Bei Instagram hatte ich vor einigen Wochen bereits angedeutet, was mich statt Goethe und Schiller in Thüringen gedanklich beschäftigt hat: Meine eigne Unkenntnis, Vorurteile über „den Osten“, die ich nach wie vor in mir herumtrage und eine Leere, mit der ich kaum klar gekommen bin.
Was jetzt alles höchst dramatisch klingt und damit ja zu den Dichtern und Denkern wieder gut passen würde, ist eigentlich nicht viel mehr als eine Reise zu mir selbst. Denn ich glaube nicht, dass ich objektive Beobachtungen beim Besuch von Apolda, Weimar und Bad Sulza gemacht habe, sondern dass mir die fremde Umgebung besonders im Kontrast zu meiner New York-Reise, die ich wenige Wochen zuvor unternahm, einen besonderen Blickwinkel brachte.

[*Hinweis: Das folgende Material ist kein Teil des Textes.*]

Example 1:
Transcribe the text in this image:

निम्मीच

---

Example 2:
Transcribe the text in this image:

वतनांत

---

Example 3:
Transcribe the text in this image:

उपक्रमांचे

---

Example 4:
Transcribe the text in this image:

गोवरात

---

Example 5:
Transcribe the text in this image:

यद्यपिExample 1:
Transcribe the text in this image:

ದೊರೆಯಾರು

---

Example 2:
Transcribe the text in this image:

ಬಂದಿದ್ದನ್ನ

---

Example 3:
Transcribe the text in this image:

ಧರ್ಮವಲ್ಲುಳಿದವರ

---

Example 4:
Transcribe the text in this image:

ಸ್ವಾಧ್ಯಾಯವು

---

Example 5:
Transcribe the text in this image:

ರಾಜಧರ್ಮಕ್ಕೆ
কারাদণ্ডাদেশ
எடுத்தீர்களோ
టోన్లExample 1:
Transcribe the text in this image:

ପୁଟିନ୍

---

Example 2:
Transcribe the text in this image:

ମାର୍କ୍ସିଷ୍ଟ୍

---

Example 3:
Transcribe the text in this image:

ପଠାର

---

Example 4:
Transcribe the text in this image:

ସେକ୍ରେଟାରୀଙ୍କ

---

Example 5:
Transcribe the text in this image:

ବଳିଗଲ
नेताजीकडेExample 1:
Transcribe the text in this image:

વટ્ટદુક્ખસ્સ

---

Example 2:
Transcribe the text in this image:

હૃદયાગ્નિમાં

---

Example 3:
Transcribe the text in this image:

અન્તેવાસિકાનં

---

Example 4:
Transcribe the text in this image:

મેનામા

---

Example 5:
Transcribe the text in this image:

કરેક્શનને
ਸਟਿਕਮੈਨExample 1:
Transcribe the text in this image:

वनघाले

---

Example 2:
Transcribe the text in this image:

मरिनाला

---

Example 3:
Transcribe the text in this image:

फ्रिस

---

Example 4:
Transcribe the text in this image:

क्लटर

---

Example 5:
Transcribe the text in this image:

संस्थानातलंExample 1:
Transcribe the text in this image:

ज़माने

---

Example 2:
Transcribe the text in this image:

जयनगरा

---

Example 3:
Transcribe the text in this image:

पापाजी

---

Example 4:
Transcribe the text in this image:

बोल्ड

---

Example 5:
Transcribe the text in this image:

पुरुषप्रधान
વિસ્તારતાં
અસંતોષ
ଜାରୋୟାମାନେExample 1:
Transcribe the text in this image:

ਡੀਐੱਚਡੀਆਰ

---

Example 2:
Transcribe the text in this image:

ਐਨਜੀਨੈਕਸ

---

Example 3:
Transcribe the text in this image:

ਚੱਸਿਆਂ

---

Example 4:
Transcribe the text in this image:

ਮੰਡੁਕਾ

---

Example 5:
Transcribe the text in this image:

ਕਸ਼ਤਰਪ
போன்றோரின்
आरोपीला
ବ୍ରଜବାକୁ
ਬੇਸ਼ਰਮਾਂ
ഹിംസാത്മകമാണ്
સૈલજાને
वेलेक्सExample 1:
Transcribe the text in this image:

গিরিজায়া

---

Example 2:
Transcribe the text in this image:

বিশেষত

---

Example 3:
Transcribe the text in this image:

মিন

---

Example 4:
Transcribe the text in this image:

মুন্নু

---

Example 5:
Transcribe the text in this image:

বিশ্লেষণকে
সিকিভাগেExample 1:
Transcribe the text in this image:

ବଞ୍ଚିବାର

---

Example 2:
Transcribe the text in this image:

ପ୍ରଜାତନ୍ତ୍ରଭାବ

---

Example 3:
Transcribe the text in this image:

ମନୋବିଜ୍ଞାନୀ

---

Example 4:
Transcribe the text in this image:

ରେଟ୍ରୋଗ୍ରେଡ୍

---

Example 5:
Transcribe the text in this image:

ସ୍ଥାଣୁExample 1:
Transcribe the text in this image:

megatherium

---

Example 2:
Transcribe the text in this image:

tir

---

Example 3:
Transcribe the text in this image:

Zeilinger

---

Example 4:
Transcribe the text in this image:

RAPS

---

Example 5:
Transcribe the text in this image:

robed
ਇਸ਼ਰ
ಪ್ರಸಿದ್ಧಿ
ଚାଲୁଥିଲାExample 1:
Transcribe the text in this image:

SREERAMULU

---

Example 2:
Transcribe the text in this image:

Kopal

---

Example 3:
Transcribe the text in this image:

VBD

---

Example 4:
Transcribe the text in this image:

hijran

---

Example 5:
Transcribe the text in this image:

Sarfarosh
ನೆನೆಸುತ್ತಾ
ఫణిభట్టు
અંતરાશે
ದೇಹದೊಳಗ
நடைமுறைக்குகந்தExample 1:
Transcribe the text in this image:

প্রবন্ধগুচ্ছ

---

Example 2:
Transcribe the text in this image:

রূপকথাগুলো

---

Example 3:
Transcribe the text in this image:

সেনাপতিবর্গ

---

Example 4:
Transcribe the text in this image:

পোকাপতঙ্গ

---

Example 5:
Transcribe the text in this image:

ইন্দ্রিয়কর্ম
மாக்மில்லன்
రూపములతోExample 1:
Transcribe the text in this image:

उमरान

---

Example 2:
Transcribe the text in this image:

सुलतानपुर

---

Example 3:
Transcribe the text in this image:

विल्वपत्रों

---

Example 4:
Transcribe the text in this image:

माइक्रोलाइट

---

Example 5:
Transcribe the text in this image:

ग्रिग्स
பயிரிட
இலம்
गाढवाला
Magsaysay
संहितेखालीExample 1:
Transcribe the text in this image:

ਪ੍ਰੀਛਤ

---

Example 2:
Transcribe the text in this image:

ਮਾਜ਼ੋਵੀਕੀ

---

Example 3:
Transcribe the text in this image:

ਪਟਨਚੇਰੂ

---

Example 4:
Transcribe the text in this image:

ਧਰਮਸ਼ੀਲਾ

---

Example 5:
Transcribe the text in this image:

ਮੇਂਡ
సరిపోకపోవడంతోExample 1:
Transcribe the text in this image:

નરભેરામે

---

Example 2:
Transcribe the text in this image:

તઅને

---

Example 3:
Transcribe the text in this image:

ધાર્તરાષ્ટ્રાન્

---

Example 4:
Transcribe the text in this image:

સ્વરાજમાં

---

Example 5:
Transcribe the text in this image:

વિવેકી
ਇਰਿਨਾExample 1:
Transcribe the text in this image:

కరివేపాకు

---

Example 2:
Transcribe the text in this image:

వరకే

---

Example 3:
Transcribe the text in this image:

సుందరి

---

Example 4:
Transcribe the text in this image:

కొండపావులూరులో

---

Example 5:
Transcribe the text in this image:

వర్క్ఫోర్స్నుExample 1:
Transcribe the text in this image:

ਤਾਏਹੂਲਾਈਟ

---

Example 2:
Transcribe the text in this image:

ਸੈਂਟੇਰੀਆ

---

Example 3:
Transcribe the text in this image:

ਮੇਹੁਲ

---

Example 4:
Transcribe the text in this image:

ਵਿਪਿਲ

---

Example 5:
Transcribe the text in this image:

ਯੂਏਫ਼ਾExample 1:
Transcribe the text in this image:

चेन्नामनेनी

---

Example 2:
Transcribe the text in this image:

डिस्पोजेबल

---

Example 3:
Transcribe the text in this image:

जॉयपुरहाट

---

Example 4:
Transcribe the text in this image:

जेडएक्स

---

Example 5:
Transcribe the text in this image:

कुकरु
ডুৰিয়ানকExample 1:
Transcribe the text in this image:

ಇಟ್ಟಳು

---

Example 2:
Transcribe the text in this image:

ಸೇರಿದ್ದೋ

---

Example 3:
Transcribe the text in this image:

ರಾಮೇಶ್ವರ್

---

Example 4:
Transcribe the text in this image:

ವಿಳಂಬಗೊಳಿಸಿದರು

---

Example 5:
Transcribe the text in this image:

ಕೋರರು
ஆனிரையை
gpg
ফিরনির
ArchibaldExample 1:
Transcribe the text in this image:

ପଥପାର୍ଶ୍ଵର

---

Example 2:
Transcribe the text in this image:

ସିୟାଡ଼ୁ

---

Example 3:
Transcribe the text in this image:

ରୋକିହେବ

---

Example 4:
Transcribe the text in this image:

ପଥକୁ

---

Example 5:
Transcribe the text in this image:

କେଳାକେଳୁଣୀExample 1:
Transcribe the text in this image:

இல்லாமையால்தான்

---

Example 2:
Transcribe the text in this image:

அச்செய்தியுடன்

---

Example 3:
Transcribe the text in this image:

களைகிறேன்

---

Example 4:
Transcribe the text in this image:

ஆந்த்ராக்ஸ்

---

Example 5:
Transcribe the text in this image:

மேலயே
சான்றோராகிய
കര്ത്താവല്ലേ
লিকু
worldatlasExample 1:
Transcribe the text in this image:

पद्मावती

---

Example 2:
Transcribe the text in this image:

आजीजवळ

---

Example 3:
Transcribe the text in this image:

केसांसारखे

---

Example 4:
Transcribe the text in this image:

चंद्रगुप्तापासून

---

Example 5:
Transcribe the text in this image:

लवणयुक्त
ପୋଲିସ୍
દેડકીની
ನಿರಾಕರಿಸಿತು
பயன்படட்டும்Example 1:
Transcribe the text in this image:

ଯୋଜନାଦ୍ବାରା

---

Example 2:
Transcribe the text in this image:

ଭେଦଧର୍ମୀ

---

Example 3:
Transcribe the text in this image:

Ich spreche in Rätseln. Lasst es mich so ausdrücken: Kennt ihr das, wenn ihr einen Roman lest und ihn ganz gut findet, er euch aber jetzt auch nicht so mega vom Hocker reißt. Ein paar Jahre später lest ihr das gleiche Buch dann noch einmal und plötzlich fallen euch ganz andere Dinge auf. Obwohl es haargenau die gleichen Worte auf dem gleichen Papier sind, lösen diese Worte andere Gefühle in euch aus. Den Unterschied macht nicht der Roman, sondern eure Einstellung zum Stoff, eure Lebenserfahrung und die Situation, in der ihr euch zum jeweiligen Zeitpunkt des Lesens befindet.
Was Rainald Grebe über Thüringen singt
Und so ging es mir mit Weimar. Also nicht, dass ich da ein Buch gelesen hätte oder schon einmal da gewesen wäre. Aber der Ausflug aufs Land brachte mich ein Stück weit zu mir selbst. Und vor allem bin ich fest davon überzeugt, dass man das Weimarer Land aus ganz unterschiedlichen Blickwinkeln betrachten kann. Je nachdem, mit welchen Erwartungen man anreißt. Auch das zeigten mir die Reaktionen bei Instagram zu meinem Foto.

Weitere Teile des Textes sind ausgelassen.